GUADAGNARE TEMPO GRAZIE ALLO SPACECLEARING

Una scoperta interessante che ho fatto negli anni è di come agire sullo spazio influenzi il tempo.

Da un certo punto di vista è qualcosa di intuitivo: se ho poche cose in giro, se la casa è in ordine ci metto molto meno tempo a riordinare. Dall’altra però c’è una sottile connessione inconscia che opera a livello più profondo.
Cercherò di spiegarmi meglio.
Quando avevo Lorenzo piccolo la mia vita era completamente assorbita da lui, lo allattavo a richiesta (sua o mia, poi? Bel dilemma…) e ricordo che lo allattavo in camera, in sala, in cameretta insomma dove veniva, poi i giochi di Lorenzo erano un po’ ovunque: il box in cucina, giocattoli in cameretta, i vestiti nella nostra camera da letto visto che dormiva con noi, il fasciatoio pannolini e salviette in bagno, e la sala con un grande tappetone per terra e tanti giochi sparsi o negli scaffali o cassetti vicini.
La sera tutto veniva messo in ordine, ma ciò che mi salta subito all’occhio adesso, ripensandoci, è di come tutta la casa era invasa e pervasa da Lorenzo…pure troppo! Le sue cose erano dappertutto e la mia vita era stare dietro a lui!

Un giorno mi misi a leggere il primo libro della Marie Kondo (il magico potere del riordino) e ricordo che rimasi colpita quando disse che ogni membro della famiglia doveva avere il suo spazio, una camera tutta sua con le sue cose, se ciò non era possibile allora un armadio, dei cassetti, delle porzioni di camera ma ben definite!

Iniziai così la maratona del riordino e il cambiamento più grosso fu che tutte le cose di Lorenzo furono sposate nella sua cameretta. Rimase solo il fasciatoio in bagno con i pannolini.

All’inizio mi faceva strano soprattutto vedere il salotto così vuoto di giochi, poi decisi che lui poteva tranquillamente giocare in sala l’importante, una vota finito, i giochi sarebbero stati riportati in cameretta.

È incredibile dire come, agendo sullo spazio, io ho improvvisamente guadagnato tempo per me.

Avevo già una babysitter che veniva qualche ora al giorno, però il resto del tempo ero “a disposizione”. Ricordo che Lorenzo iniziò a saltare il sonnellino della mattina e compattò la dormita dopo pranzo: dopo il riordino non faveva più sonnellini di 40 minuti 2 o 3 volte al giorno ma faceva due ore di filata e io potevo improvvisamente ricominciare a montare i miei video, leggere, scrivere ecc.
Avevo nuovamente del tempo per me!!

Qualcuno obietterà che è stata una casualità, può darsi, ma l’ordine in casa ha in qualche modo influito sull’inconscio di entrambi, creando un equilibrio più sano. Io avevo più tempo, lui riposava meglio.

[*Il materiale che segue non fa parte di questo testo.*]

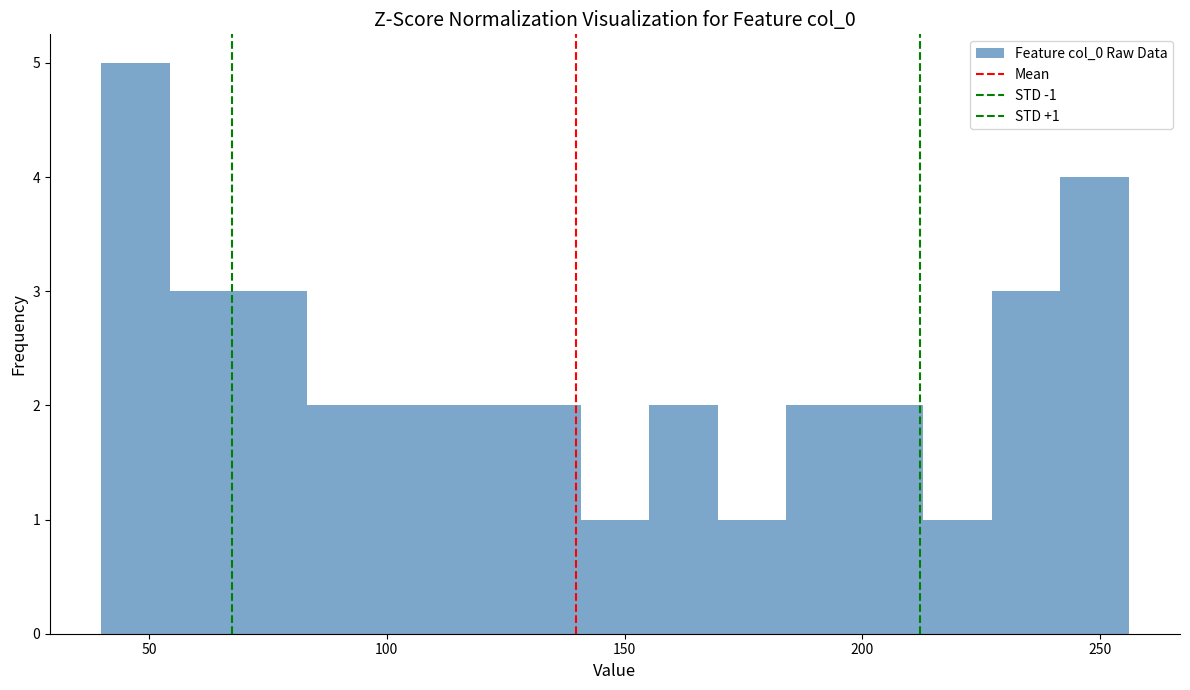

Around what value on the x-axis is the tallest bar? Give the approximate position of its centre, as read against the axis.

45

Quest’anno, come raccontavo nel post precedente, ho agito semplificando ulteriormente la casa, riorganizzando gli spazi, recuperando dei ricordi.

I primi due cambiamenti che ho notato sono stati: maggior tempo da dedicare alla coppia e meno tempo da dedicare alle pulizie di casa (e quindi più tempo per me!).
Anche qui il processo di azione sullo spazio ha influenzato l’inconscio: recuperare vecchie foto di me e Alberto da fidanzati ha messo in moto un desiderio per cui ho iniziato a organizzarmi con i nonni e la babysitter per fare delle cose insieme “noi due”.
Mi sono trovata inoltre a sistemare casa e pulire la mattina molto presto prima di fare le pratiche di yoga e meditazione e prima di colazione. Ho visto che nel giro di un’oretta scarsa avevo già sistemato casa e mi trovavo così ad avere un sacco di tempo per lavorare, studiare o anche semplicemente andare a fare una passeggiata. Tra l’altro per curiosità sono andata a sbirciare il mitico libro di Keisuke Matsumoto (Manuale di pulizie di un monaco Buddista) e ho scoperto che la prima attività che fanno i monaci appena alzati è quella di pulire e riordinare, solo dopo iniziano le pratiche al tempio!

Organizzando e sistemando la casa, i documenti, le foto, gli armadi i cassetti viene meno voglia di procrastinare, si attiva una parte di noi più efficiente e organizzata e incredibilmente si guadagna tempo per le cose realmente importanti per noi!